Dr. Carlotta Domeniconi
Associate Professor of Computer Science, George Mason University
Dr. Uday Kamath is the chief data scientist at BAE Systems Applied Intelligence. He specializes in scalable machine learning and has spent 20 years in the domain of AML, fraud detection in financial crime, cyber security, and bioinformatics, to name a few. Dr. Kamath is responsible for key products in areas focusing on the behavioral, social networking and big data machine learning aspects of analytics at BAE AI. He received his PhD at George Mason University, under the able guidance of Dr. Kenneth De Jong, where his dissertation research focused on machine learning for big data and automated sequence mining.
I would like to thank my friend, Krishna Choppella, for accepting the offer to co-author this book and being an able partner on this long but satisfying journey.
Heartfelt thanks to our reviewers, especially Dr. Samir Sahli for his valuable comments, suggestions, and in-depth review of the chapters. I would like to thank Professor Carlotta Domeniconi for her suggestions and comments that helped us shape various chapters in the book. I would also like to thank all the Packt staff, especially Divya Poojari, Mayur Pawanikar, and Vivek Arora, for helping us complete the tasks in time. This book required making a lot of sacrifices on the personal front and I would like to thank my wife, Pratibha, and our nanny, Evelyn, for their unconditional support. Finally, thanks to all my lovely teachers and professors for not only teaching the subjects, but also instilling the joy of learning.

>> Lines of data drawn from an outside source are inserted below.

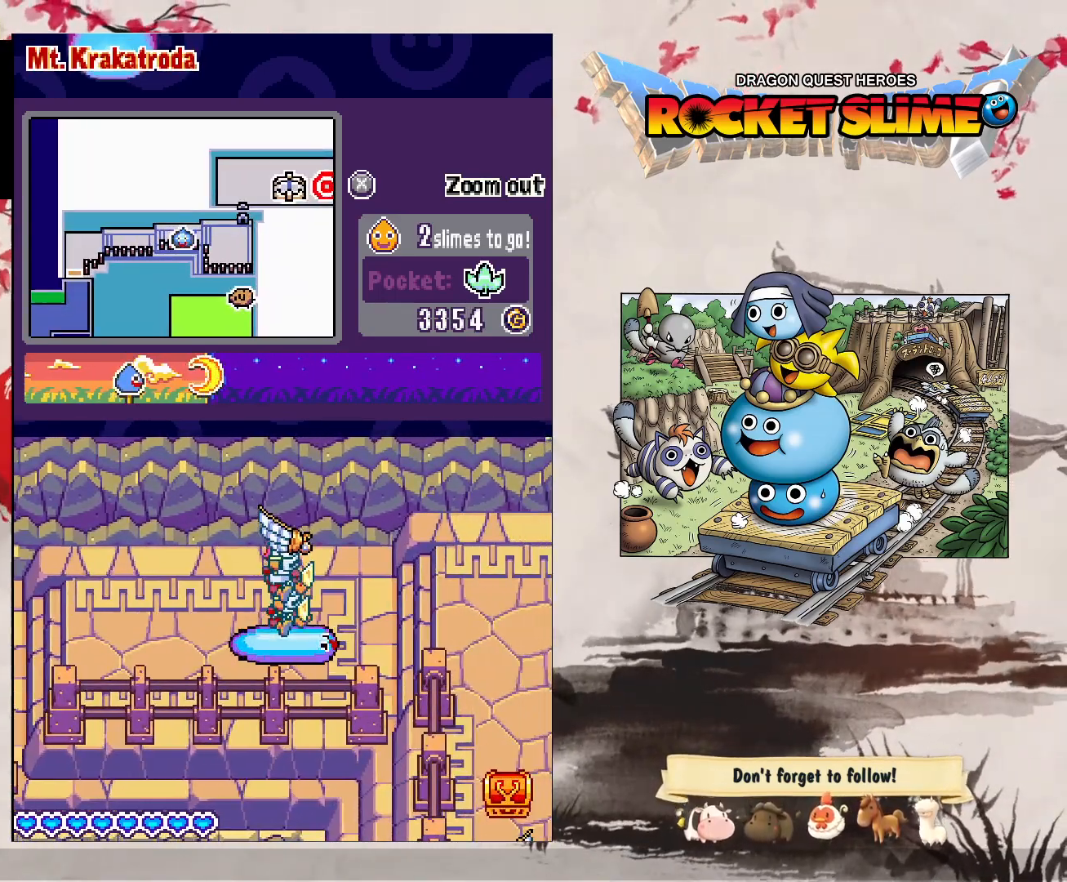
{"dt_ms": 500, "buttons": [], "left_stick": "center", "right_stick": "center", "events": [[50, "Y", "up"]]}
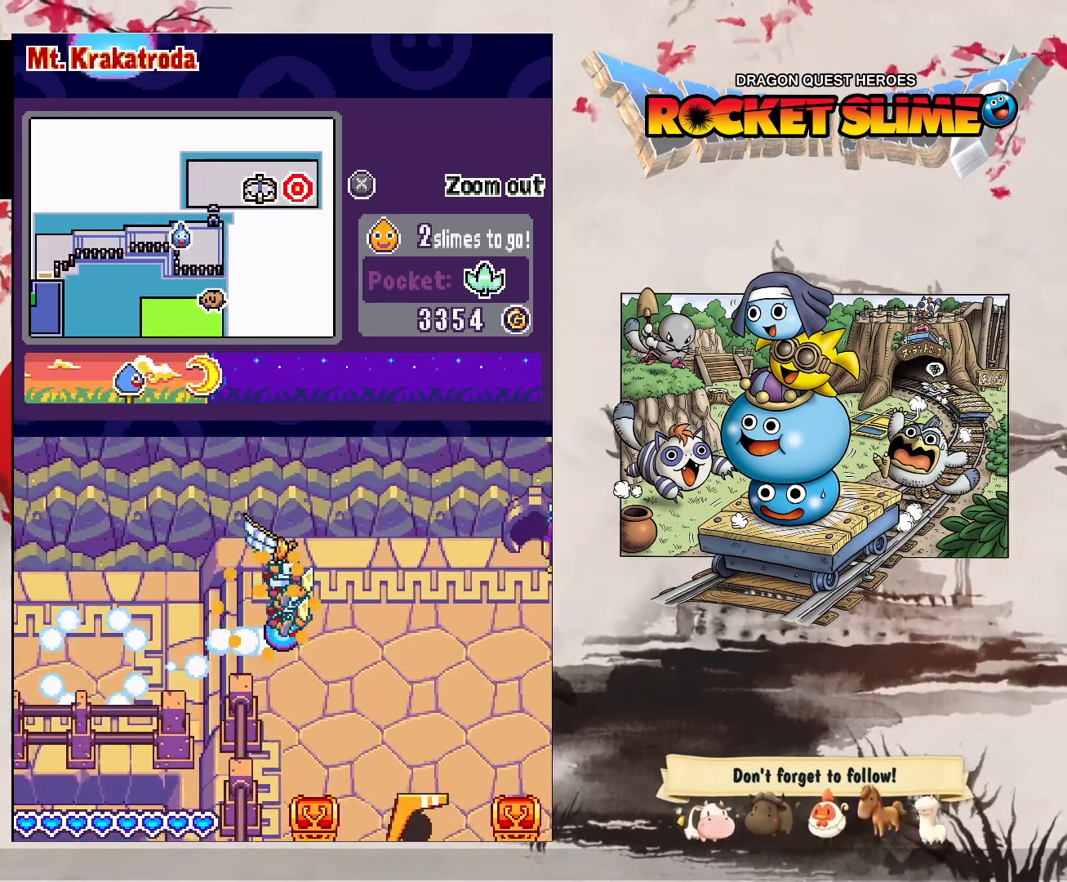
{"dt_ms": 500, "buttons": [], "left_stick": "center", "right_stick": "center", "events": []}
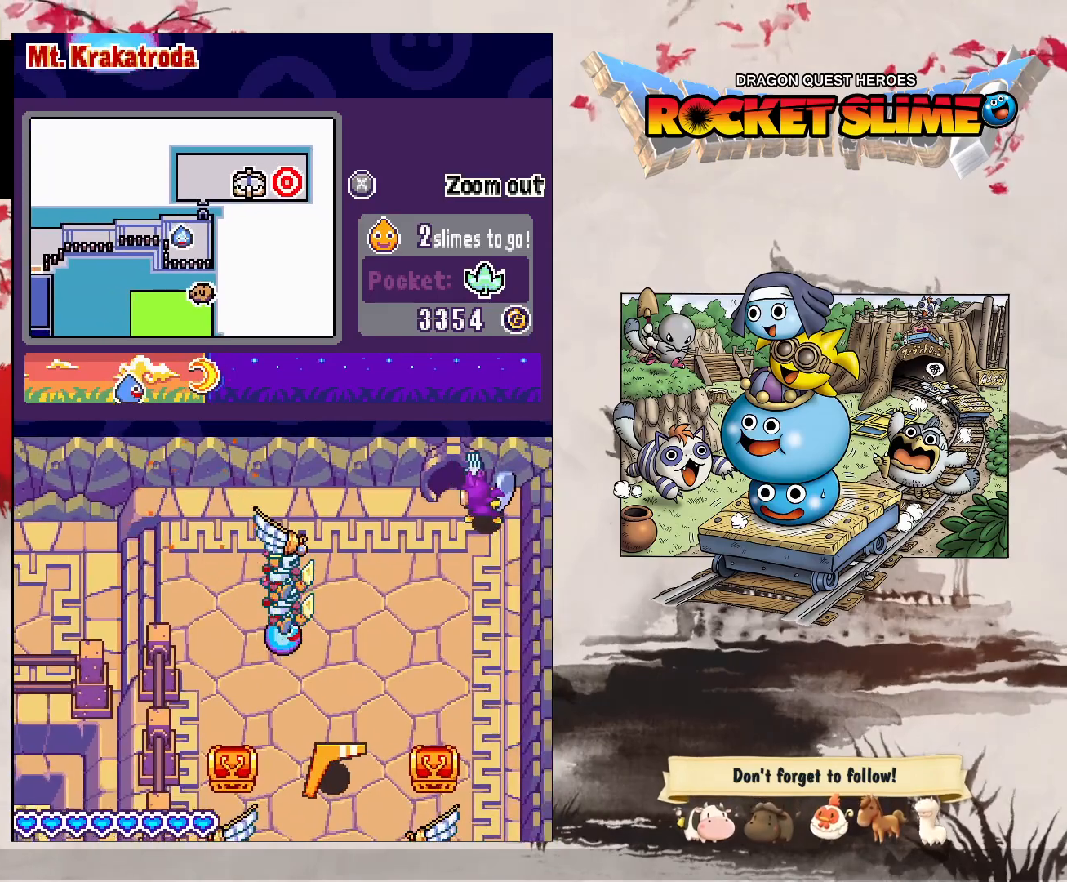
{"dt_ms": 500, "buttons": [], "left_stick": "center", "right_stick": "center", "events": []}
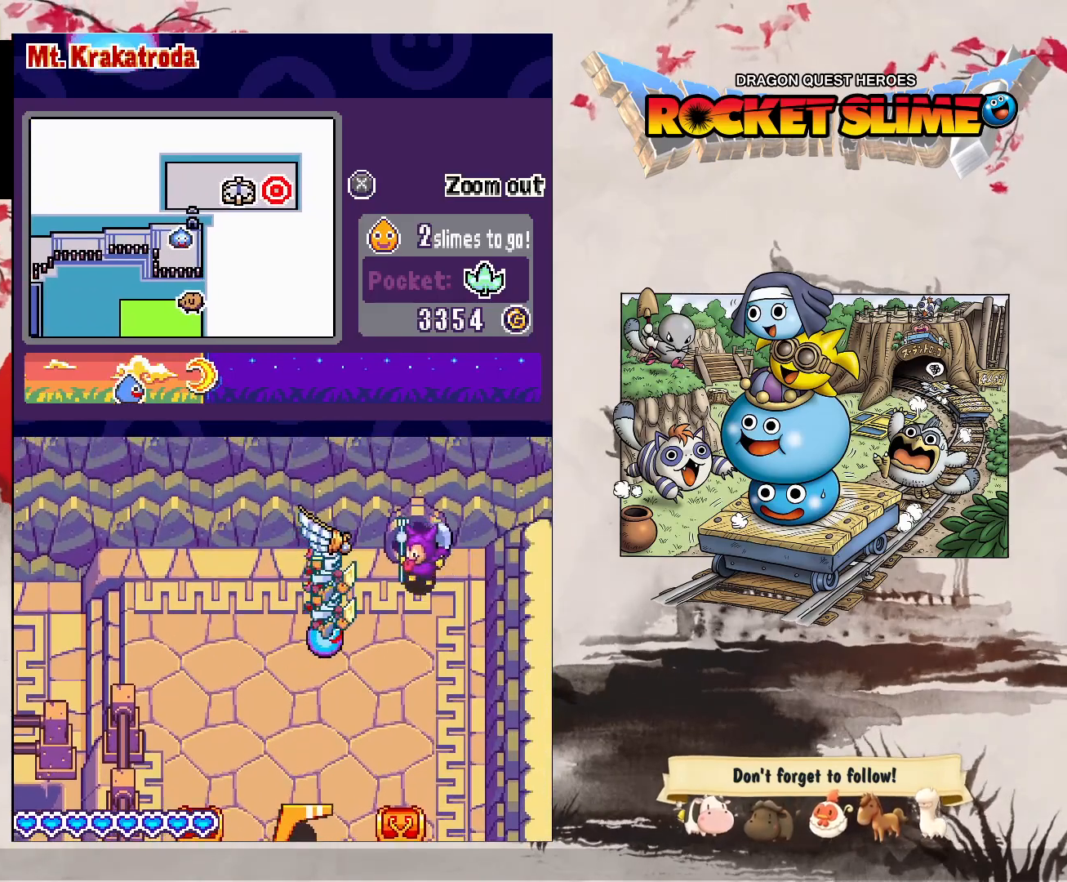
{"dt_ms": 500, "buttons": ["A"], "left_stick": "center", "right_stick": "center", "events": [[117, "A", "down"], [367, "B", "down"], [433, "B", "up"]]}
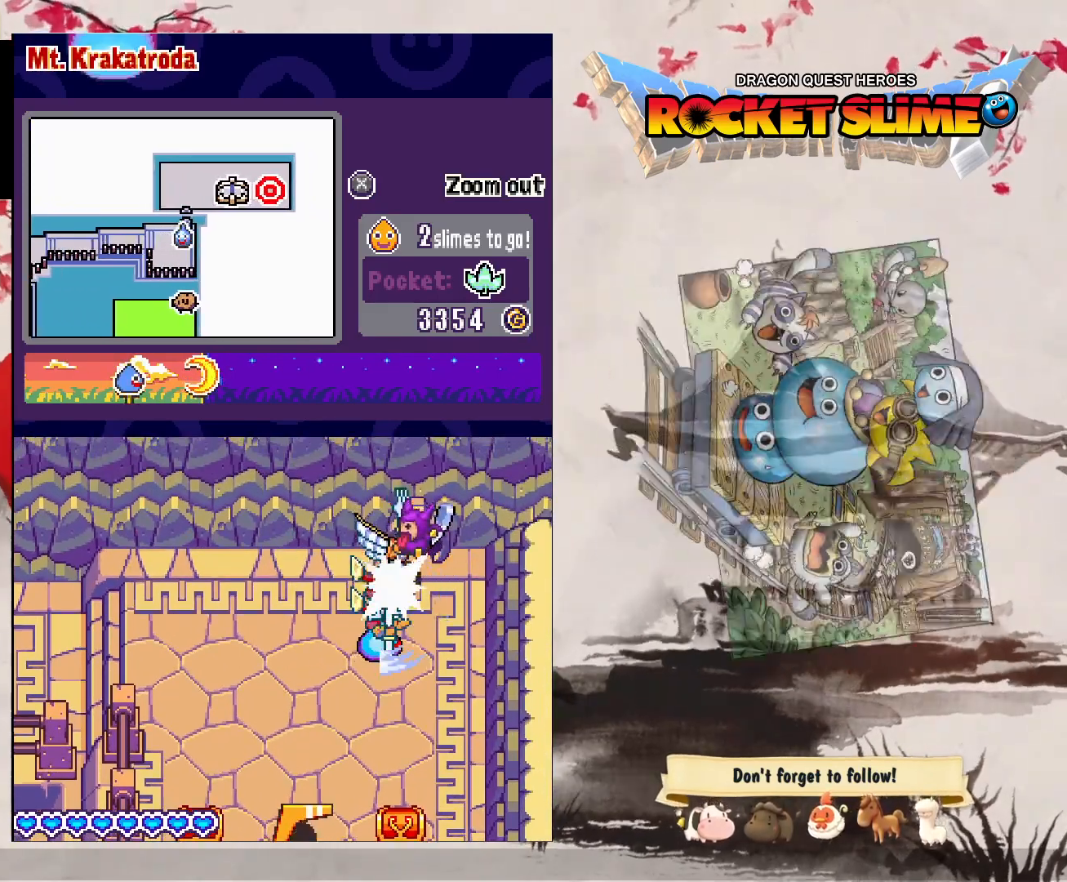
{"dt_ms": 500, "buttons": ["A"], "left_stick": "center", "right_stick": "center"}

Krishna Choppella builds tools and client solutions in his role as a solutions architect for analytics at BAE Systems Applied Intelligence. He has been programming in Java for 20 years. His interests are data science, functional programming, and distributed computing.
Samir Sahli was awarded a BSc degree in applied mathematics and information sciences from the University of Nice Sophia-Antipolis, France, in 2004. He received MSc and PhD degrees in physics (specializing in optics/photonics/image science) from University Laval, Quebec, Canada, in 2008 and 2013, respectively. During his graduate studies, he worked with Defence Research and Development Canada (DRDC) on the automatic detection and recognition of targets in aerial imagery, especially in the context of uncontrolled environment and sub-optimal acquisition conditions. He has worked since 2009 as a consultant for several companies based in Europe and North America specializing in the area of Intelligence, Surveillance, and Reconnaissance (ISR) and in remote sensing.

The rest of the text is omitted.